> _Problems to solve_
(A) Answer these questions about the note on the libss Makefile, one answer per line, marked like the questions:
(i) Into which directory does the libss Makefile try to install headers?
(ii) Which command fails to create that directory?
(iii) On which machine does the note suggest checking /usr/include/ss?
(B) For each statement, say whether it agrees with the note on the libss Makefile, and quote the words of the note that decide it:
(i) The libss Makefile installs its headers inside a directory named /usr/include/ss.
(ii) Rebuilding /usr/include completely from scratch works.
(iii) The file that results at /usr/include/ss holds only the last header file.
(C) In the note on the libss Makefile, reproduce word for word the passage between "Repeat after me" and "what I mean.", inclusive.

> _Page text_
+++++
Repeat after me kids: "I will not try to install files into a directory

when I'm not sure whether or not that directory exists."

Today I discovered that rebuilding /usr/include completely from scratch
doesn't work, because the libss Makefile tries to install headers into
/usr/include/ss, which 'make includes' does not create. The result is that
the libss Makefile plants the header files in /usr/include as individual
files called 'ss,' with the second one overwriting the first, and the
third one overwriting the second. So instead of a directory called
/usr/include/ss, you end up with just one file called /usr/include/ss with
only the last header file in it. Check out /usr/include/ss on freefall
and you'll see what I mean.
+++++
> _Dataset records_
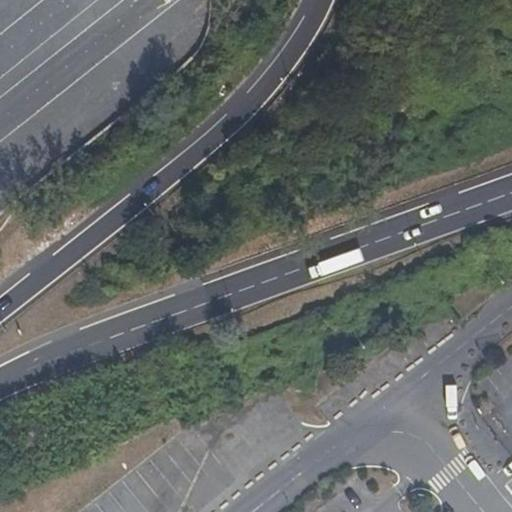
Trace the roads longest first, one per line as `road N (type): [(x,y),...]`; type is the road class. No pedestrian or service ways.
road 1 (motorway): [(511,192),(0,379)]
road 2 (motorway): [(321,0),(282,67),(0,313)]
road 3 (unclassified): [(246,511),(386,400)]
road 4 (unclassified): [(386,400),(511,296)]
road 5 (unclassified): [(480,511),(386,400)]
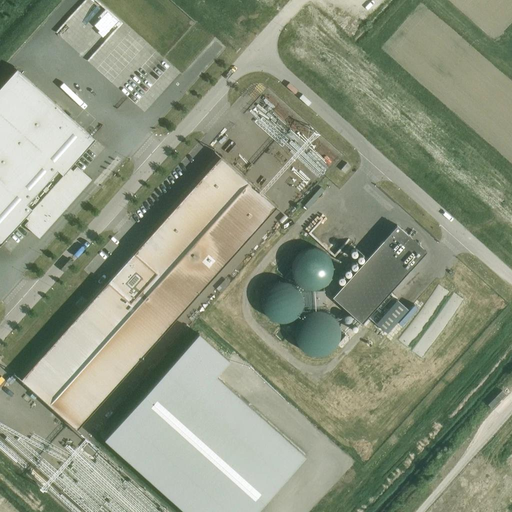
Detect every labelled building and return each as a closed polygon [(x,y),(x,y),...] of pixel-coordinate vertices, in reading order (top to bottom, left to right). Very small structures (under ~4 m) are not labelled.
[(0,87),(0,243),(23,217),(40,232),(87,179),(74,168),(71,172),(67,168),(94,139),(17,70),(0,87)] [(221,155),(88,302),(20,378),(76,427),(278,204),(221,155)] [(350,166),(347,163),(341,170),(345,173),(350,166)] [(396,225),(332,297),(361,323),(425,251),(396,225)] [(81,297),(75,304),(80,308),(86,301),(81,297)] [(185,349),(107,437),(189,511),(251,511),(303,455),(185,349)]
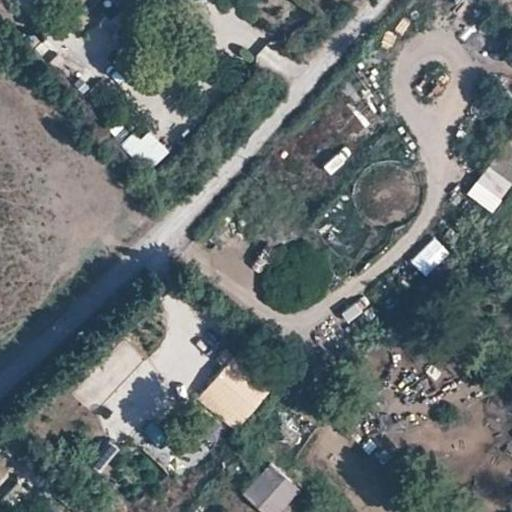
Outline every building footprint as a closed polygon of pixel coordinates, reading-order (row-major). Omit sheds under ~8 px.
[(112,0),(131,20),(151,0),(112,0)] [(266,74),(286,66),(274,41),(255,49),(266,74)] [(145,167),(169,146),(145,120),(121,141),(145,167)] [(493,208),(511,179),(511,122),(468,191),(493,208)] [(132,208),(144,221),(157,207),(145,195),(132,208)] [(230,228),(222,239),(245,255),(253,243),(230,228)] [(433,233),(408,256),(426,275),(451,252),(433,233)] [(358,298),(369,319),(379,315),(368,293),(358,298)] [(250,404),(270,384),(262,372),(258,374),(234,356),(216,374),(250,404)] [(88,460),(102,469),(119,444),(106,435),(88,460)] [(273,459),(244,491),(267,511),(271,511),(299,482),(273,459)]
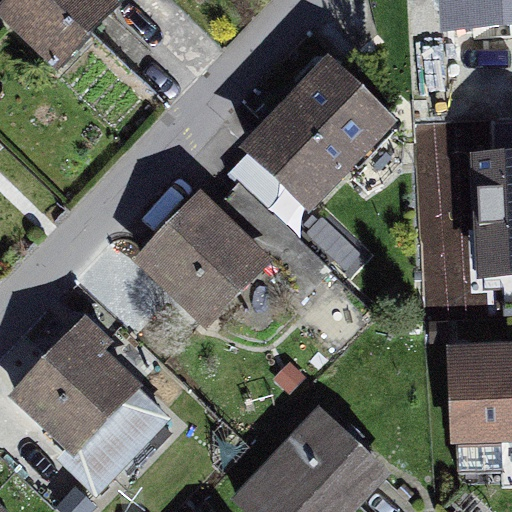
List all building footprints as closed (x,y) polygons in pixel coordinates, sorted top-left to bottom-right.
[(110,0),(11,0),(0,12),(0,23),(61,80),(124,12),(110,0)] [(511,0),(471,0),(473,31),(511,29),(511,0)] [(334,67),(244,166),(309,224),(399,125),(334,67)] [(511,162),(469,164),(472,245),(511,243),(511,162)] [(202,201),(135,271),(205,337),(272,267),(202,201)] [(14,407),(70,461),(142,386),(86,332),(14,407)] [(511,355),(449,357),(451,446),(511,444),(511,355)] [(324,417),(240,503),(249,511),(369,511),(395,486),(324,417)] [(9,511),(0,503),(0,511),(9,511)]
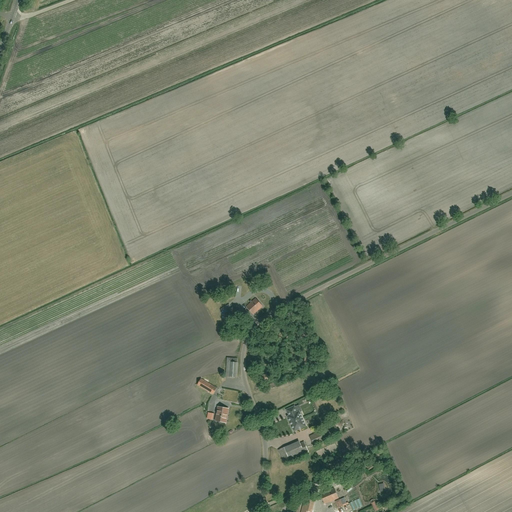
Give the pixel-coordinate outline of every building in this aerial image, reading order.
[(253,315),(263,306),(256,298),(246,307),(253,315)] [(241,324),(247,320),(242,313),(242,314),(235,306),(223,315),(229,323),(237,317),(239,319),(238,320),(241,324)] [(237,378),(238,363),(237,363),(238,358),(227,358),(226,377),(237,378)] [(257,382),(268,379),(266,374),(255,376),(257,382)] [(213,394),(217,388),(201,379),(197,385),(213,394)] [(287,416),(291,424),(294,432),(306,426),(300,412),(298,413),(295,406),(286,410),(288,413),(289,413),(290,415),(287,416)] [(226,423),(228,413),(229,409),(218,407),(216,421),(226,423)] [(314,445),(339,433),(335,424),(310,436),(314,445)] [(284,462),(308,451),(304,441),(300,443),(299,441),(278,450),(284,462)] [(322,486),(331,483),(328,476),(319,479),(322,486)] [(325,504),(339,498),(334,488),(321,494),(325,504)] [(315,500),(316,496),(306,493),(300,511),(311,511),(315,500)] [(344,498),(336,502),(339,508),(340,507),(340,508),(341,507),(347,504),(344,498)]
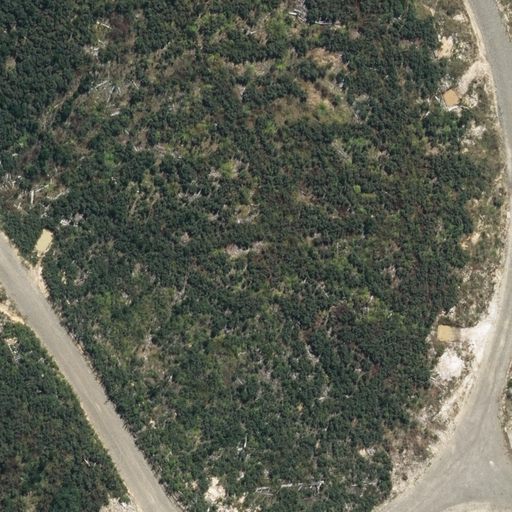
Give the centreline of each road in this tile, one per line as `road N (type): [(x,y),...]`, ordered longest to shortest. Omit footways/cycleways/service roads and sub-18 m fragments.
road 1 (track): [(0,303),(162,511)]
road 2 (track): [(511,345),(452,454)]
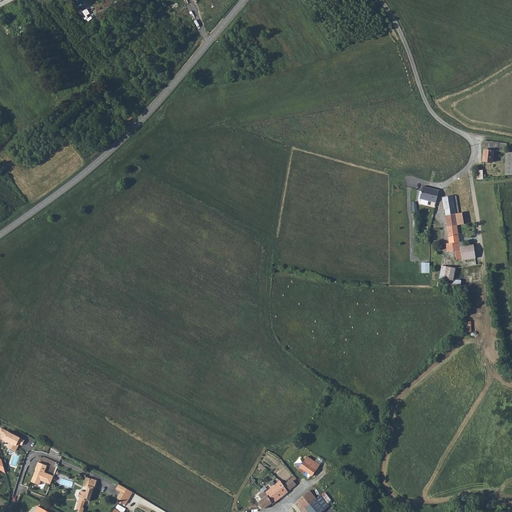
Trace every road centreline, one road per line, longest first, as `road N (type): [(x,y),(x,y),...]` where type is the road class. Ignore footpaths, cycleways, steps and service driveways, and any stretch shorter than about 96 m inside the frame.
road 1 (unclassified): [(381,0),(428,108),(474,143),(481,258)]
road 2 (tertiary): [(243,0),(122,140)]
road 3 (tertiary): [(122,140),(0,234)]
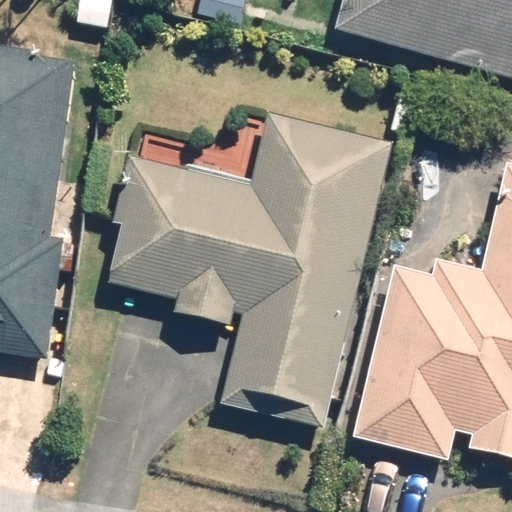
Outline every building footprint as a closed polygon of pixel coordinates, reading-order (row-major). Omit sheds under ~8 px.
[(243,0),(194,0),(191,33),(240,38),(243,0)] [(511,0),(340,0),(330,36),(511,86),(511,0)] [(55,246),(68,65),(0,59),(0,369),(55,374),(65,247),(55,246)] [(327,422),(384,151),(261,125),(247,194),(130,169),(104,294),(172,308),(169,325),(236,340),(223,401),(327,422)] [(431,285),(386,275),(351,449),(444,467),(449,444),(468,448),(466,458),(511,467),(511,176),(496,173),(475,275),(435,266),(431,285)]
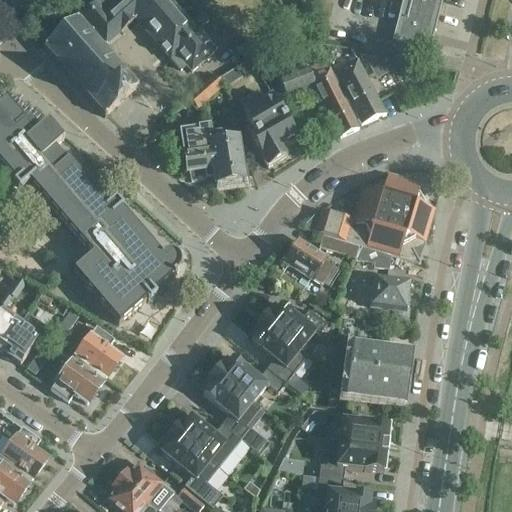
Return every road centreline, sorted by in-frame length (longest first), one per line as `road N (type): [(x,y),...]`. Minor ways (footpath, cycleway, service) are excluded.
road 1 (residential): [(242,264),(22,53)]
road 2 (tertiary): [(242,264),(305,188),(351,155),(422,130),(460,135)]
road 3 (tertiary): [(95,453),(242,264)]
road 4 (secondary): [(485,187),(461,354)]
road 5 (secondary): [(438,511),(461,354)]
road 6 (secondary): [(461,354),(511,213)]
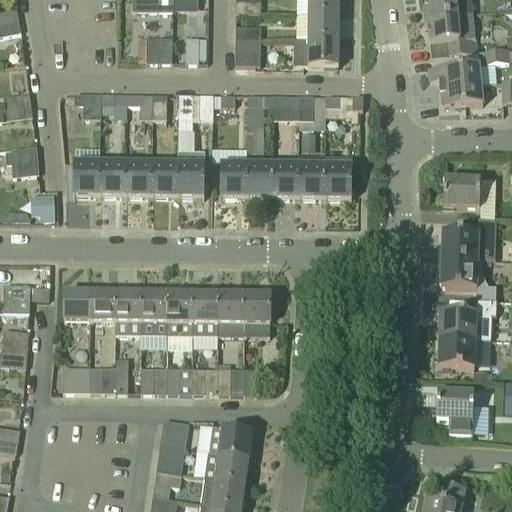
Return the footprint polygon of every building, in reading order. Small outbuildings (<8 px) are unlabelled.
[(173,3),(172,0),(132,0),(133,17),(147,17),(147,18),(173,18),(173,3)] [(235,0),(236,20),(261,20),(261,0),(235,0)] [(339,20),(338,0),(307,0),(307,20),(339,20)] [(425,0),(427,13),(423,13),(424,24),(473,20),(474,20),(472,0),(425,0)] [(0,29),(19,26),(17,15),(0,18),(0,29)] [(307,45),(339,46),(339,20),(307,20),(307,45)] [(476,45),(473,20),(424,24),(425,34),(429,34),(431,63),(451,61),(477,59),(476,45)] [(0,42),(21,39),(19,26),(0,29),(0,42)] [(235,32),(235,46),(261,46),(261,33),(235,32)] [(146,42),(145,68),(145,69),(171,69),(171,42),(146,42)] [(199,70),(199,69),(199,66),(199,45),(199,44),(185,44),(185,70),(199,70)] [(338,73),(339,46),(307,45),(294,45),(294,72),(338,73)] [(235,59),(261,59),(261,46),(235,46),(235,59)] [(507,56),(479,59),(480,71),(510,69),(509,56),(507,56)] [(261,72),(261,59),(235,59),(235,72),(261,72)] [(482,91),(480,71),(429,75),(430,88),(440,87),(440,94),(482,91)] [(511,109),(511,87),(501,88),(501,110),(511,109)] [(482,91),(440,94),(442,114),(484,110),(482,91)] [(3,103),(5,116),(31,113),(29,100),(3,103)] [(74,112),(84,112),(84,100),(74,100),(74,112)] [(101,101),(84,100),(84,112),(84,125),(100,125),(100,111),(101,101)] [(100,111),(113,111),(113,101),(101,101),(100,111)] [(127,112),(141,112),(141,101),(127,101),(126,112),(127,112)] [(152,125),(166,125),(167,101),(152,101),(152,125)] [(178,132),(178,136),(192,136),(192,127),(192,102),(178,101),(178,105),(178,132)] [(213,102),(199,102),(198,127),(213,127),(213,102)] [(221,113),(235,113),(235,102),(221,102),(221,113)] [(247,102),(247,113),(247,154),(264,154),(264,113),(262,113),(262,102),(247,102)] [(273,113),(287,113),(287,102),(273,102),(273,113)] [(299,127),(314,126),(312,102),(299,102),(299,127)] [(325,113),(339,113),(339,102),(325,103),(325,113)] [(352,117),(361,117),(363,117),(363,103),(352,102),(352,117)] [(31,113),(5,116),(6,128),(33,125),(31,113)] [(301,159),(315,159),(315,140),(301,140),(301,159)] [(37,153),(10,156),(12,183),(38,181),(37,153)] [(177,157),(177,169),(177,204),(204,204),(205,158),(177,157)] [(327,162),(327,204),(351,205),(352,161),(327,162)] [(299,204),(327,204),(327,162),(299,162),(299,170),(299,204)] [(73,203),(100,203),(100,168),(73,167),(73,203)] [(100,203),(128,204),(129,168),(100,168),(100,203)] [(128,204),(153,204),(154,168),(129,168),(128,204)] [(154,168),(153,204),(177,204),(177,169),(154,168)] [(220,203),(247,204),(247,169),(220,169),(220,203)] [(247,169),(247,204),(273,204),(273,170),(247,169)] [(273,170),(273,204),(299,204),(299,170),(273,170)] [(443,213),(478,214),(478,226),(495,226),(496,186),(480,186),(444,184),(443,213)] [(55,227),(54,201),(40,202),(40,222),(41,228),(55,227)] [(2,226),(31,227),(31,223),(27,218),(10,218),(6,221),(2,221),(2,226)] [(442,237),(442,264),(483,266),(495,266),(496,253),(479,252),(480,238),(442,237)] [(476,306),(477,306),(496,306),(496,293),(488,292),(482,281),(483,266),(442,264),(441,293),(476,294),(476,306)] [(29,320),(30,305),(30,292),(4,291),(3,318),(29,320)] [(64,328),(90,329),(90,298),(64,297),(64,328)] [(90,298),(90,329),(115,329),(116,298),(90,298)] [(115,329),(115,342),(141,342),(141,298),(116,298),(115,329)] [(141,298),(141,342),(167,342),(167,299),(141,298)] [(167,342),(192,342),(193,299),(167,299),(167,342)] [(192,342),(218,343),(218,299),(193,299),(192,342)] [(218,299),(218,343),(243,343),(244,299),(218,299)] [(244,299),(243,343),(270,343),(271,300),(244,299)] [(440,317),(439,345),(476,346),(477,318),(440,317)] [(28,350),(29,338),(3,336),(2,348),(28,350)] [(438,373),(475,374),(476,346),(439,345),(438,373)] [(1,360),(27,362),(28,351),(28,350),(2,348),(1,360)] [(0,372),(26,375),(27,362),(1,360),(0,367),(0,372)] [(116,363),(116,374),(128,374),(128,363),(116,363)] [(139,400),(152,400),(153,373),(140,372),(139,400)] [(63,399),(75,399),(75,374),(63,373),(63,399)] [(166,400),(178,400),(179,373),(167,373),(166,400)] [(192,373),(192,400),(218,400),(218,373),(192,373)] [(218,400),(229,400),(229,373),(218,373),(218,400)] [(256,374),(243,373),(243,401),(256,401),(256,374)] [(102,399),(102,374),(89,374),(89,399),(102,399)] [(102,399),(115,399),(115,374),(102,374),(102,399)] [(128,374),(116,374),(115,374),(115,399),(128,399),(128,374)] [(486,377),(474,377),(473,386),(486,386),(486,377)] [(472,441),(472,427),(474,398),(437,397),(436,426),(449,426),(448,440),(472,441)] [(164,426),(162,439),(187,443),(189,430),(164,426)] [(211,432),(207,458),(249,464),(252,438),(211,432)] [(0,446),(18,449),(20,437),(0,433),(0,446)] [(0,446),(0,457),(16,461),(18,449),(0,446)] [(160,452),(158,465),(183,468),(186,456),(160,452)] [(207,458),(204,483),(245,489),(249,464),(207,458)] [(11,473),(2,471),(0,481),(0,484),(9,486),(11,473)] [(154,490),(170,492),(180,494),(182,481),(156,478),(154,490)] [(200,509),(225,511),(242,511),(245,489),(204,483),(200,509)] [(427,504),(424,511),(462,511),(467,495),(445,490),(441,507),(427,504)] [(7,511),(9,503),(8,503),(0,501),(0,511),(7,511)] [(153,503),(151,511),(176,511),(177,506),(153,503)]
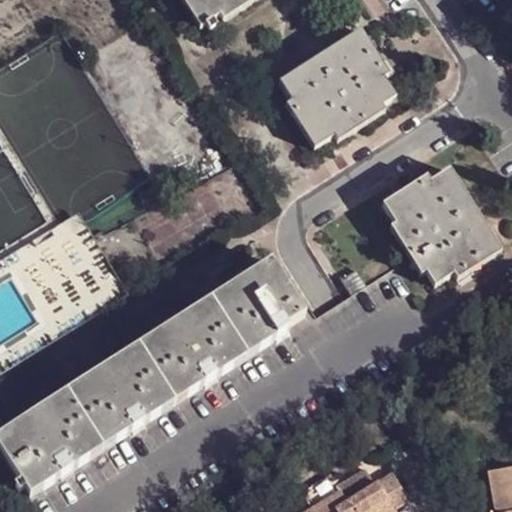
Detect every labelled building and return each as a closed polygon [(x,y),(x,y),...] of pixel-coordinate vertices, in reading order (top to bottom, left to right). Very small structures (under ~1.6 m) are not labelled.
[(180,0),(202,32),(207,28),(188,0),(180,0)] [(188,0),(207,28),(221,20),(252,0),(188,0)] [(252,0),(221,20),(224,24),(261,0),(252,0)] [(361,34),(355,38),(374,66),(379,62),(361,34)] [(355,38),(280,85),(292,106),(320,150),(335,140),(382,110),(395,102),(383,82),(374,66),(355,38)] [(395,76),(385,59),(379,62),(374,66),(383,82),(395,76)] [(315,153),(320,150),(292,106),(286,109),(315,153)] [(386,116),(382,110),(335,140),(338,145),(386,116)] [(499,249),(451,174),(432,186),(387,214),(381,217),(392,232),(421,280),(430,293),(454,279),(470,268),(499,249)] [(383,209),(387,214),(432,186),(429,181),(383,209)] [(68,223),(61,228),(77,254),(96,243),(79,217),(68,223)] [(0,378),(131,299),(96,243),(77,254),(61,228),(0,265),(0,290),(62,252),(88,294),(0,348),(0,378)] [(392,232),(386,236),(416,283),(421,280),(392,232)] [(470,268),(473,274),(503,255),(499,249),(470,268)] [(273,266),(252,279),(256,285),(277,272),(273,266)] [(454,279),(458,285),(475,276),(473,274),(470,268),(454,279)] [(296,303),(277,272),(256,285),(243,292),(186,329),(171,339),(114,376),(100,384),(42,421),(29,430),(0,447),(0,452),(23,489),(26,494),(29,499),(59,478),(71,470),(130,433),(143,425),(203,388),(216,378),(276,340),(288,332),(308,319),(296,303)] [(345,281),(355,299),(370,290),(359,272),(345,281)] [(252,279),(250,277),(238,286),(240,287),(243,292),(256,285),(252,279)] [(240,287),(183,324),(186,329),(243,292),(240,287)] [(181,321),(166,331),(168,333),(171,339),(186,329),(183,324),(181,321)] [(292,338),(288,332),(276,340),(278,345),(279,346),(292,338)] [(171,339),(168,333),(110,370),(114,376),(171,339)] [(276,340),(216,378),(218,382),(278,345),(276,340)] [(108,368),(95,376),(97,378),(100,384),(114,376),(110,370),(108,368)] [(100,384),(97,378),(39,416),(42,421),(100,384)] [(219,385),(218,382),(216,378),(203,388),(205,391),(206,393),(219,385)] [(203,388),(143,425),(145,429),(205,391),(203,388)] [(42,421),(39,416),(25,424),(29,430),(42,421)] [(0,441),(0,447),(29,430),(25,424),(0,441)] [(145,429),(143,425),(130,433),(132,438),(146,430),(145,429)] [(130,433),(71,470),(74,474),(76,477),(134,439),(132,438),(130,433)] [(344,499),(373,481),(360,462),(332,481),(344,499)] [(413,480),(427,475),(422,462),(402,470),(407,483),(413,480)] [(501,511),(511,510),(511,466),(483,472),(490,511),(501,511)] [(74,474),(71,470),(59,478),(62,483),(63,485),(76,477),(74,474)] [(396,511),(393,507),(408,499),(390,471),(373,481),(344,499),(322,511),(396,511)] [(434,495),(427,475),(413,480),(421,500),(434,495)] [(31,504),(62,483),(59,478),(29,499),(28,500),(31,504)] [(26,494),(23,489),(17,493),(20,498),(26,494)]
+++++
> _Answers by task_
(A)
(i) /usr/include/ss
(ii) 'make includes'
(iii) freefall

(B)
(i) No: "plants the header files in /usr/include as individual files called 'ss,'"
(ii) No: "rebuilding /usr/include completely from scratch doesn't work"
(iii) Yes: "with only the last header file in it"

(C)
Repeat after me kids: "I will not try to install files into a directory

when I'm not sure whether or not that directory exists."

Today I discovered that rebuilding /usr/include completely from scratch
doesn't work, because the libss Makefile tries to install headers into
/usr/include/ss, which 'make includes' does not create. The result is that
the libss Makefile plants the header files in /usr/include as individual
files called 'ss,' with the second one overwriting the first, and the
third one overwriting the second. So instead of a directory called
/usr/include/ss, you end up with just one file called /usr/include/ss with
only the last header file in it. Check out /usr/include/ss on freefall
and you'll see what I mean.